Commercial property insurance pricing around the globe saw further increases in the second-quarter of 2020, with rates rising 19% for the period, driven by Covid-19 and other large losses in the period, according to Marsh.
Broker Marsh’s latest commercial insurance market survey found that, on average, rates have risen by a record amount in Q2, with a 19% overall increase seen.
Global commercial property rose 19%, global financial and professional lines were up by a huge 37%, while global casualty pricing was up 7% on average, the broker said.
Dean Klisura, President, Global Placement and Advisory at Marsh, commented, “While pricing movements this quarter were impacted by losses related to COVID-19, other large losses contributed to overall pricing pressures.
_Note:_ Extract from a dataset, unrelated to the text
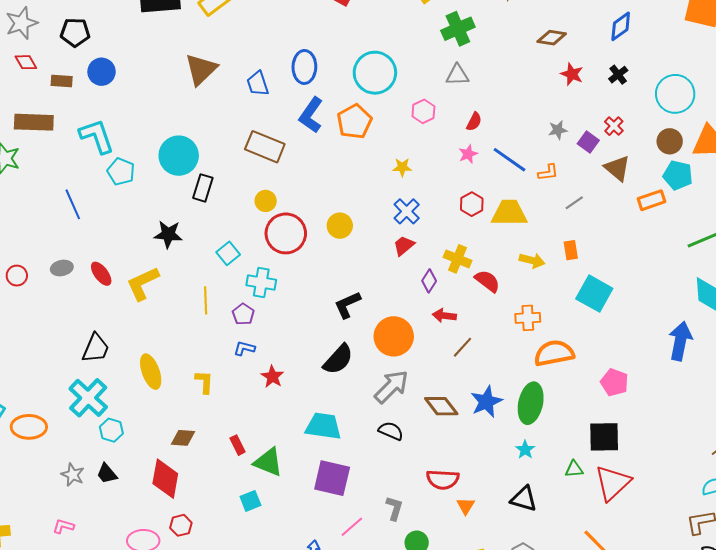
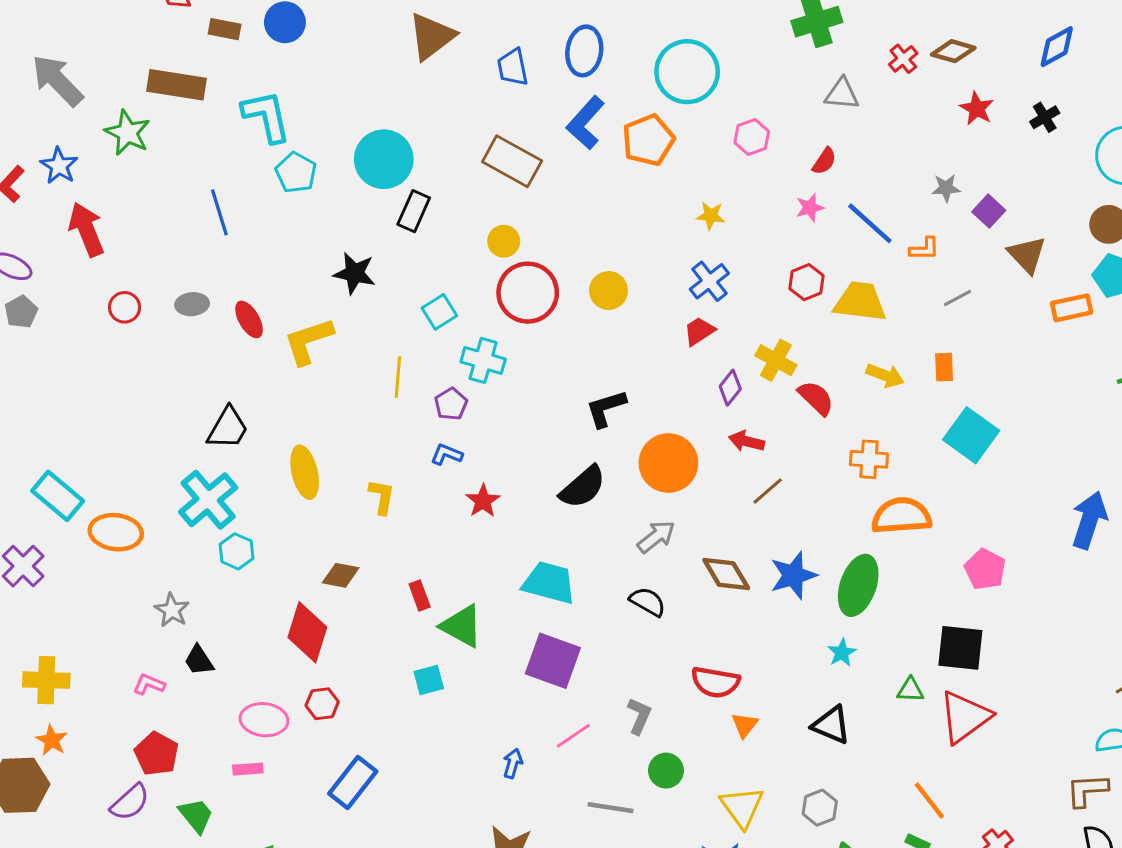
gray triangle: (457, 75) -> (842, 94), moved
red cross: (614, 126) -> (903, 59), moved
gray arrow: (391, 387) -> (656, 537), size x0.7
black trapezoid: (107, 474) -> (199, 660), moved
As insurers continue to work through claims in property and D&O, and with the full cost of COVID-19 still developing, upward pressure on pricing is anticipated for the balance of 2020.”
Rates were up by 18% in the U.S., 31% in the UK, 15% in Continental Europe and 31% in the Pacific region, with property cited as a driver for each, as well as directors & officers (&) coverage.
The chart below shows how U.S. commercial insurance rates have been moving, versus the global composite rate movement (the line on the chart).
The hard market in U.S. commercial insurance just keeps on getting firmer it seems, now outpacing global insurance rates by almost 2% in the last quarter.
All of this bodes well for sustained firming in reinsurance as well, given the need for rates to at least keep up with primary line pricing to a degree.
It is the eleventh consecutive quarter that global pricing has risen, according to Marsh’s survey, with the largest year-on-year rise since the broker began tracking rates.
U.S. commercial property insurance pricing actually accelerated slightly in Q2, increasing by 22% in the second quarter, with many accounts experiencing even higher increases, according to Marsh.
That’s slightly faster than the 21% rise cited for Q1 2020.
Another interesting dynamic emerged in Q2, as more submissions flowed to London and Bermuda than prior quarters, as U.S. commercial insurance clients looked for options in global insurance and reinsurance markets.
Mid-size to large risks saw the highest increases it seems, with smaller accounts rising more slowly.
You can see the acceleration in U.S. commercial property insurance rates below:
Commercial property insurance pricing also accelerated in the UK, rising 16% in the quarter, up significantly on the 10% rise seen in Q1 2020 in this country.
Marsh cites “growing momentum” for rate increases in the UK, with again larger accounts leading the way.
UK commercial property insurance rate rises by quarter can be seen below:
There were increases for commercial property insurance rates in Latin America as well, where property rates accelerated as well to a 14% rise in Q2 2020.
In Continental Europe, commercial property insurance rates rose 20% on average in the second-quarter, a more than doubling of the 9% seen in Q1, with losses and Covid-19 also driving the trend.
In addition, complex property placements and catastrophe exposed programs rose some of the highest, which again bodes well for European property catastrophe reinsurance firming.
There was increased demand seen for alternative structures and the wholesale markets in London and Zurich saw greater demand, Marsh noted.
Continental Europe commercial property insurance rate trends can be seen below:
The Asia and Pacific regions also saw increases in property insurance rates during the second-quarter, although Asia was only at 12%, which perhaps reflects the fact this market had been firming first and more consistently than others.
China bucked the trend though, as abundant capacity kept rates flatter.
Catastrophe exposed property business in Asia saw double-digit rate increases, again promising for the trajectory of catastrophe reinsurance rates in the region.
The movement in commercial property insurance rates remains promising for reinsurance and also for ILS strategies that look to access risk from the primary market.
It also stands to reason that homeowners insurance rates will begin to follow-suit, although it is unlikely this will be at similar paces as seen in commercial markets.
ILS funds already access some primary U.S. property insurance, including commercial lines, more directly through their partnerships with MGA’s and other underwriting agencies.
With rates accelerating further, this strategy is likely to continue presenting attractive margins where the volatility in the portfolios can be controlled and major catastrophe losses remain less prevalent.